Kutipan Halaman
Harga BBM sudah resmi dinaikkan. Sebagaimana diumumkan Presiden Joko Widodo, Senin (17/11) di Istana Merdeka, harga premium bersubsidi yang semula Rp 6.500 naik menjadi Rp 8.500, sedangkan solar dari Rp 5.500 menjadi Rp 7.500, dan mulai berlaku tepat pada pukul 00.00 WIB.
Jokowi berjanji kebijakan ini menjadi jalan keluar untuk pembangunan yang lebih baik karena fokus pemberian subsidi bukan di sektor konsumsi. Sebagai jaminan, menurut Jokowi, pemerintah akan menggenjot penyebaran dan pemakaian subsidi bagi masyarakat miskin melalui Kartu Keluarga Sejahtera, Kartu Indonesia Pintar, dan Kartu Indonesia Sehat. Pemerintah memberikan bantuan dan perlindungan bagi masyarakat miskin di tengah dinamika efek kenaikan harga BBM
Adapun data masyarakat miskin penerima dana Kartu Sakti tersebut, sebagaimana dijelaskan Menko Pembangunan Manusia dan Pariwisata, Puan Maharani, menggunakan dari data tahun 2011 lalu. Dan hal itu menjadi pertanyaan besar, apakah tidak salah data lama digunakan lagi untuk sekarang ini. bisa jadi data tersebut sudah kadaluarsa.

Data
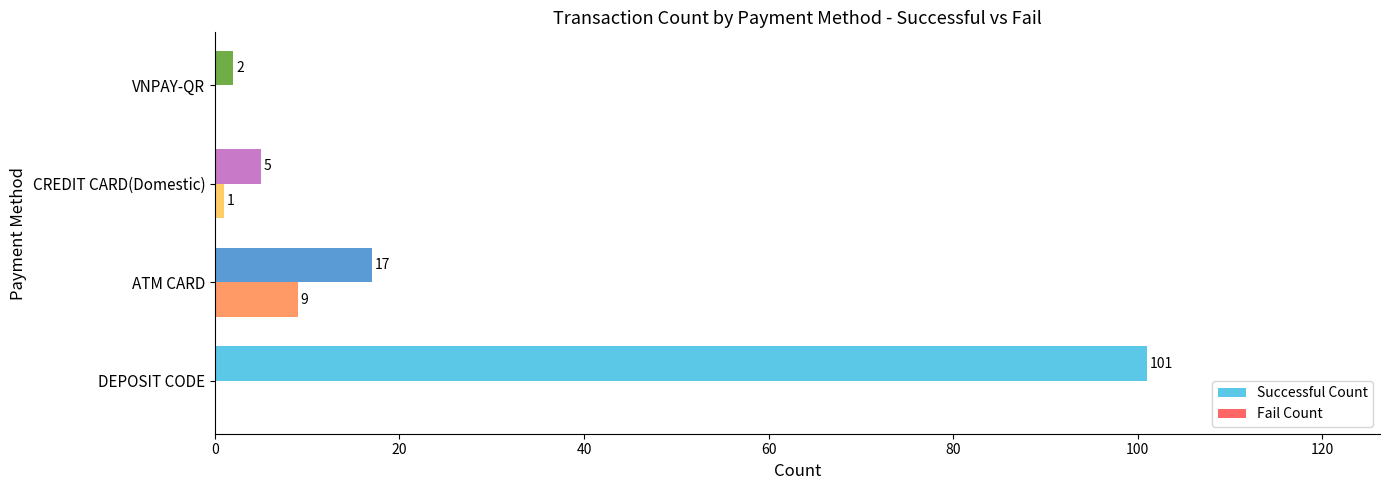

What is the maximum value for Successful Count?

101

* * *

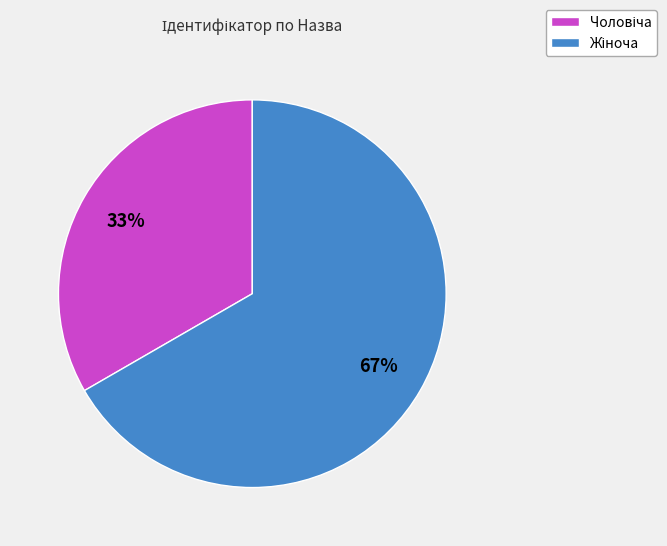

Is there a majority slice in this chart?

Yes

Tugas
Tulis ulang bagian kutipan tentang kenaikan harga BBM mulai dari "Harga BBM sudah" sampai "pukul 00.00 WIB.", lalu gantilah "solar" dengan "minyak tanah".

Penyelesaian
Harga BBM sudah resmi dinaikkan. Sebagaimana diumumkan Presiden Joko Widodo, Senin (17/11) di Istana Merdeka, harga premium bersubsidi yang semula Rp 6.500 naik menjadi Rp 8.500, sedangkan minyak tanah dari Rp 5.500 menjadi Rp 7.500, dan mulai berlaku tepat pada pukul 00.00 WIB.